Printing Press class trip

One of the most interesting trips that we have taken was to the printing press shop. What first caught my attention was that i thought it would be a chocolate shop trip but that was quickly overshadowed when i saw the guy completely dressed as if he was Benjamin Franklin and living in those times. Looking at all the equipment, i realized how much effort and time went into printing something in those times. The set up for printing took hours, requiring every letter to be precisely set in place before the actual printing could happen. The letters would have to be blotted with an ink ball and then pressed down (hence printing press) really hard in order to get the letters on the paper. It is impressive how something like the printing press could be created given the intricate process that it takes in order to get the final print, however i am grateful that now we have much simpler ways of printing thanks to the printing press. The guy who looked scarily similar to Benjamin Franklin was very informative and knew so much about the printing press and Franklin himself. It was an interesting and cool trip that i have never experienced before. Below is a picture that i took of the experience of Professor Allison in action with the ink balls.



Silence Dogood #7

Franklin writes Silence Dogood essay number 7 on June 25th, 1722. The subject of the essay revolves around the notion that “good poetry is not to be expected in New-England.” He talks about how the reason for this lack of poetic genius is not due to educational reasons, but rather that people do not give the proper praise and encouragement to pieces or authors that deserve so, resulting in more discouraged authors and unrecognized pieces of work.

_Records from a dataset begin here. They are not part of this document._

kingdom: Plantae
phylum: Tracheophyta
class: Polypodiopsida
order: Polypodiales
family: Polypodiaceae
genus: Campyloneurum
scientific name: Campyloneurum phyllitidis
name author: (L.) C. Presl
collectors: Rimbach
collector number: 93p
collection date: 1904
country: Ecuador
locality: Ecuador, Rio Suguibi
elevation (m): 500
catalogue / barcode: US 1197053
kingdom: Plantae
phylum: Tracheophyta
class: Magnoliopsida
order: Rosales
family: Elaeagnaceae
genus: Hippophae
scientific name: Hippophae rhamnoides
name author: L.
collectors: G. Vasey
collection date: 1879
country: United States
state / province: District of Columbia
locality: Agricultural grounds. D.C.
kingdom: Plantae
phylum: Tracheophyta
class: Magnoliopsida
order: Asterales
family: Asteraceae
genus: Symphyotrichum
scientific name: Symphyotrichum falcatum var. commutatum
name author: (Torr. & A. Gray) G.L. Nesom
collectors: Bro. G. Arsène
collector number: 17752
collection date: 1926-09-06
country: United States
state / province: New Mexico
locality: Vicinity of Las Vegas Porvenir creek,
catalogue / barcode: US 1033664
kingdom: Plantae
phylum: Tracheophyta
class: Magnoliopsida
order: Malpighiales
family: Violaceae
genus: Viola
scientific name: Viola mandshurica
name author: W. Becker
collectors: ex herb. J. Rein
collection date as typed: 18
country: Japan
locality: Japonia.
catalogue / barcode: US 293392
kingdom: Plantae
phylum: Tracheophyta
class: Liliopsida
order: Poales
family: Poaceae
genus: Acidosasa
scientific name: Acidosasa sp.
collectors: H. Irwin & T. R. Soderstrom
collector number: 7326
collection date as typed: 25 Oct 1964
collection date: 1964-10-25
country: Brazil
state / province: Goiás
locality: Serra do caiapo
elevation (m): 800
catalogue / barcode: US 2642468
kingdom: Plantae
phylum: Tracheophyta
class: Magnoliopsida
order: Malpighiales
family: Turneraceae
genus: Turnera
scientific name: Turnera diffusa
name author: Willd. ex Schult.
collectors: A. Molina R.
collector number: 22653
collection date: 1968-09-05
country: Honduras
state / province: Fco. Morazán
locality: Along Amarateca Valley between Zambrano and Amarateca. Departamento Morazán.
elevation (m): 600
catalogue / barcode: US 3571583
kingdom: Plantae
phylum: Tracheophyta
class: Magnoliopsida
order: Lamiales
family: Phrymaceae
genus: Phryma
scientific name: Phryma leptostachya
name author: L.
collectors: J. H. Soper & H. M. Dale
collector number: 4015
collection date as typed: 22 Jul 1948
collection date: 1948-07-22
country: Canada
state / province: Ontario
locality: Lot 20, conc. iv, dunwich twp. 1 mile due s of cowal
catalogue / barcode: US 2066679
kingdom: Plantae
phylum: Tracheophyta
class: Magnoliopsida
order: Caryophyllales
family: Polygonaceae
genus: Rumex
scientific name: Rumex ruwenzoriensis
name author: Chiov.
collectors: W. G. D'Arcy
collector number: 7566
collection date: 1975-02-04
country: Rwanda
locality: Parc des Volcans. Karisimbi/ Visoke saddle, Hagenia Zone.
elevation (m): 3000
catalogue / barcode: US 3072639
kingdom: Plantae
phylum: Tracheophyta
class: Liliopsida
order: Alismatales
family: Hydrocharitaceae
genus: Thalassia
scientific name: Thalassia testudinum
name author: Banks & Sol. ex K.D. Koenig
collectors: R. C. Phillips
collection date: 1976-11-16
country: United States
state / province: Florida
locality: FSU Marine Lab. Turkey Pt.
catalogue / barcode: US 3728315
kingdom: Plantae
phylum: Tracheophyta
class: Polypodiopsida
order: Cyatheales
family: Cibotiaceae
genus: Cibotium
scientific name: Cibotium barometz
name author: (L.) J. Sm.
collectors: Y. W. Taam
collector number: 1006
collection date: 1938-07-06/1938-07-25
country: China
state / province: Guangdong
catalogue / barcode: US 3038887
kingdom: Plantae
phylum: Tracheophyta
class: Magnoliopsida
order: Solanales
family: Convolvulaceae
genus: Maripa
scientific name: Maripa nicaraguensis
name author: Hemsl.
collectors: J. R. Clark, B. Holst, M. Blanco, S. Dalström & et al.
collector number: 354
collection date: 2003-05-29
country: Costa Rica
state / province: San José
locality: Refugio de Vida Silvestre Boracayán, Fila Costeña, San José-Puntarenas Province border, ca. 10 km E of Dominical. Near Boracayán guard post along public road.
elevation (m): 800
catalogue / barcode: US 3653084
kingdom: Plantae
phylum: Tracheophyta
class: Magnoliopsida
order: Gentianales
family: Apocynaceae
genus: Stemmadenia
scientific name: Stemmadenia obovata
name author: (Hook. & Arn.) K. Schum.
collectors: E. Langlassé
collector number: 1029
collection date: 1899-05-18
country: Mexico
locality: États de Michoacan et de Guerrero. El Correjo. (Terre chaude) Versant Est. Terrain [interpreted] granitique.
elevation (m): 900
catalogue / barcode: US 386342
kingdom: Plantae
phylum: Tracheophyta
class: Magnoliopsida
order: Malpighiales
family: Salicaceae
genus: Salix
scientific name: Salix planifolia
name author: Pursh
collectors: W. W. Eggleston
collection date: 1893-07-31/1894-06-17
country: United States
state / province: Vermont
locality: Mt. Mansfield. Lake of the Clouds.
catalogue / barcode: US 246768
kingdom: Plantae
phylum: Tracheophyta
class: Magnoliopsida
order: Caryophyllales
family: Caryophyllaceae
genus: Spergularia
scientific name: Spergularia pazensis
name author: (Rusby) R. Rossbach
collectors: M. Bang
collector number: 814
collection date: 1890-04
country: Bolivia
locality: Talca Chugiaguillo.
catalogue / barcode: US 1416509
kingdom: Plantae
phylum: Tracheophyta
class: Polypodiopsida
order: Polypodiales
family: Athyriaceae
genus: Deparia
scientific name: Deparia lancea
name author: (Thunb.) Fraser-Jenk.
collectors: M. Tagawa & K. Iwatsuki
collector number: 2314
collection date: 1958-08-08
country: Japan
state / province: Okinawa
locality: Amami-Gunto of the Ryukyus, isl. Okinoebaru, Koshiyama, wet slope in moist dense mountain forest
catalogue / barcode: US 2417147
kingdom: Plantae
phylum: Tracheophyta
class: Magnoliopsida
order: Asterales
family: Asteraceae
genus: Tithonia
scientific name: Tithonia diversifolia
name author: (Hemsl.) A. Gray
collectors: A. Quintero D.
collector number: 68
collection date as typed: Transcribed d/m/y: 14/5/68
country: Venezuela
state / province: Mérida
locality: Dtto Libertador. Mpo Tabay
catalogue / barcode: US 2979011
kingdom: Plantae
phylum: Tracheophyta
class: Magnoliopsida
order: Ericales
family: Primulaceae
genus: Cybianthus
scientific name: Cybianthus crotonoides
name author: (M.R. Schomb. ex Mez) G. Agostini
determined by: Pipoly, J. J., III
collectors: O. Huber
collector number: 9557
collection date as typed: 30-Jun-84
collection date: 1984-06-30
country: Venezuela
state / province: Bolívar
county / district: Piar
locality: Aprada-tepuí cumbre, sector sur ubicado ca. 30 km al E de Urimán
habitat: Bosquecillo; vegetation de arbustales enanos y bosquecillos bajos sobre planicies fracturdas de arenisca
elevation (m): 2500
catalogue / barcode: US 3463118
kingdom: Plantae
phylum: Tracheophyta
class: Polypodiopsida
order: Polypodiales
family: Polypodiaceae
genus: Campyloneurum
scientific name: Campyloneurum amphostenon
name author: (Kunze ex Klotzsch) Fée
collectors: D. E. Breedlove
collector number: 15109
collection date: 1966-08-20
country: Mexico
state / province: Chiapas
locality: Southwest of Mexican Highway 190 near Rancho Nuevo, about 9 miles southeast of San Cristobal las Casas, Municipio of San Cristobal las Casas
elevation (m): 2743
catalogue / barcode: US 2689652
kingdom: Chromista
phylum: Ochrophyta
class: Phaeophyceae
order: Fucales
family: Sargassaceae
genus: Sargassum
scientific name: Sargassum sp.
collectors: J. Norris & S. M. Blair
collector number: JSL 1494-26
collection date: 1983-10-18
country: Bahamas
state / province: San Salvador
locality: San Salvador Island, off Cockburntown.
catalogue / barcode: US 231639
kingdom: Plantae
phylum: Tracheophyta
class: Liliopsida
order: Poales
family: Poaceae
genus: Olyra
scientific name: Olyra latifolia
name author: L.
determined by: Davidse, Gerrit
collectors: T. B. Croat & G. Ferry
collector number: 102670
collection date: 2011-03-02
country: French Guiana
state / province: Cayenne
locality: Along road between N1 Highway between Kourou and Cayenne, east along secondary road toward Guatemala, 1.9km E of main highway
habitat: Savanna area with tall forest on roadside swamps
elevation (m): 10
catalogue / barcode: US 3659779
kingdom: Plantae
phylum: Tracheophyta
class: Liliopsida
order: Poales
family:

Franklin spends a large part of this essay examining exceptional works of poetry, focusing mainly on elegies and pieces of writing that he considers to be elegant and beautiful. Franklin also expresses his critical side to poetry in a satirical manner. The phrase “It may justly be said in praise, without Flattery to the Author” indicates that Franklin is being discreet about his distaste for a poem while still making it sound like a compliment but “our soil seldom produces and other sort of poetry” besides those that are “wretchedly dull and ridiculous.” Franklin wants the world to be enriched with “more excellent productions” of writing that he admires and wants to break from the mundane writing that typically is produced.  Franklin then goes to give guidelines on how to write a funeral elegy for the “well-meaning fellows, who do their best, and that if they had but some instructions how to govern fancy with judgement, they would make indifferent good elegies.” He believes that with some guidance, writing and poetry will improve and people will “thereby endeavor to discover to the world some of its beautys.”

It is evident that Franklin finds strong interest in elegies and has a passion for strong writing, if only there could be more of it. His satirical statements serve as a way for people to sympathize with his need for beautiful writing and understand the lack of it around them. He seems to believe that better writing results in the entire world becoming more enriched as he stresses the importance of it through critical satire.

Ben Franklin Birthplace


Located on Milk st in Boston near the Old South Meeting House is a statue of Benjamin Franklin that sits on the building that this inventor, businessman, diplomat, scientist, etc. was born in.  Born on January 17, 1706, Benjamin grew up having 16 other siblings but being the youngest son of Josiah Franklin, who was a candle and soap maker, and Abiah Folger. Out of this crowded little home in Boston emerged a figure who would change the way we live forever, most notably with his discovery of electricity which we of course still use to this day.

Benjamin’s birth home lasted 120 years until the building was destroyed in 1811. The statue commemorates Benjamin Franklin as he served as one of the most important historical figures of all time. His birthplace remains as one of many Boston landmarks and as a reminder of Franklin’s humble beginnings for all to see.